[Dataset entries]
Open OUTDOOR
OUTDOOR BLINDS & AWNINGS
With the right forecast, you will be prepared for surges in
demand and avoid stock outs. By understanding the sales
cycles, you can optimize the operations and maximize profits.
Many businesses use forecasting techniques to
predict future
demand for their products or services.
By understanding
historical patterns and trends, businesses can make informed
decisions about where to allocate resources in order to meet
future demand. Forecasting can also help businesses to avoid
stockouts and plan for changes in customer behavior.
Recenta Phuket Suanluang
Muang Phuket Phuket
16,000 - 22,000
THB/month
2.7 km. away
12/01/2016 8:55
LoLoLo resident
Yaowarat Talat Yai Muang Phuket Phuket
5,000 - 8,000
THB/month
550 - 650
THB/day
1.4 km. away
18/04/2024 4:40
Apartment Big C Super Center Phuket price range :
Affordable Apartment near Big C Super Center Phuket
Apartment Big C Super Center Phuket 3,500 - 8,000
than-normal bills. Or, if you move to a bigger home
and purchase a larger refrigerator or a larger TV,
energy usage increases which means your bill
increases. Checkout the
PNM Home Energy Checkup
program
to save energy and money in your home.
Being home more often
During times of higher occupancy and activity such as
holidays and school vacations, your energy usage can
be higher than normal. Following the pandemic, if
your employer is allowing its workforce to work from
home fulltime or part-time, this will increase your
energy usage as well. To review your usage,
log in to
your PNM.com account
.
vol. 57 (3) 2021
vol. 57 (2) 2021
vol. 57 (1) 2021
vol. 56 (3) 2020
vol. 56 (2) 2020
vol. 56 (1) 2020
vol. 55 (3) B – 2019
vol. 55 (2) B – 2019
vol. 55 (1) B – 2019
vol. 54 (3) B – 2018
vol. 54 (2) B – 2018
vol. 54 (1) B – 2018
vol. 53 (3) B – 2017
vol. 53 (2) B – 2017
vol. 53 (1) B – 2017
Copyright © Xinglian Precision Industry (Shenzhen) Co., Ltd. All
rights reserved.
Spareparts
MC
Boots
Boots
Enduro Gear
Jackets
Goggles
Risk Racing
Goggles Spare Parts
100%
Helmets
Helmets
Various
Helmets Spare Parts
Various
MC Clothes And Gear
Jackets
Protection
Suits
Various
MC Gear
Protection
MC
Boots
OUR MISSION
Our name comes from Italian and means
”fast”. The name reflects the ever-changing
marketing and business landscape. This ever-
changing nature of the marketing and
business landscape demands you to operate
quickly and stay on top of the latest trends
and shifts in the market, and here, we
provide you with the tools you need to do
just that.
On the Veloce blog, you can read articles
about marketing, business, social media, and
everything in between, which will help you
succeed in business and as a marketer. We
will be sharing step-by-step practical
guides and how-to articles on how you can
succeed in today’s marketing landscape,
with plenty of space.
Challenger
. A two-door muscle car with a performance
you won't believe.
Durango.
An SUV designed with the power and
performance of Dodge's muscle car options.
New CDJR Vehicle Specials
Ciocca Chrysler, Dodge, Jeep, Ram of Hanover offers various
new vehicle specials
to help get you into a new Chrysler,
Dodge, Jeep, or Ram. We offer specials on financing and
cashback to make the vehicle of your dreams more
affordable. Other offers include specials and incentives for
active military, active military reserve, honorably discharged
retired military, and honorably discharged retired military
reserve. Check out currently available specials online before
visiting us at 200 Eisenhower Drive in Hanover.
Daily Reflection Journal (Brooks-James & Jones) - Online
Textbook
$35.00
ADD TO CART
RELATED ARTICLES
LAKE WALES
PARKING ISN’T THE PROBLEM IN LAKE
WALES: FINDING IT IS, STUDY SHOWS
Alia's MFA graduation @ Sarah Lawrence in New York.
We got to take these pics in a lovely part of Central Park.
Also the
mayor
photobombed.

• _Action item_
Gather every line of the listing above that contains the string "Gear". Case counts.

• _Response to this task_
Enduro Gear
MC Clothes And Gear
MC Gear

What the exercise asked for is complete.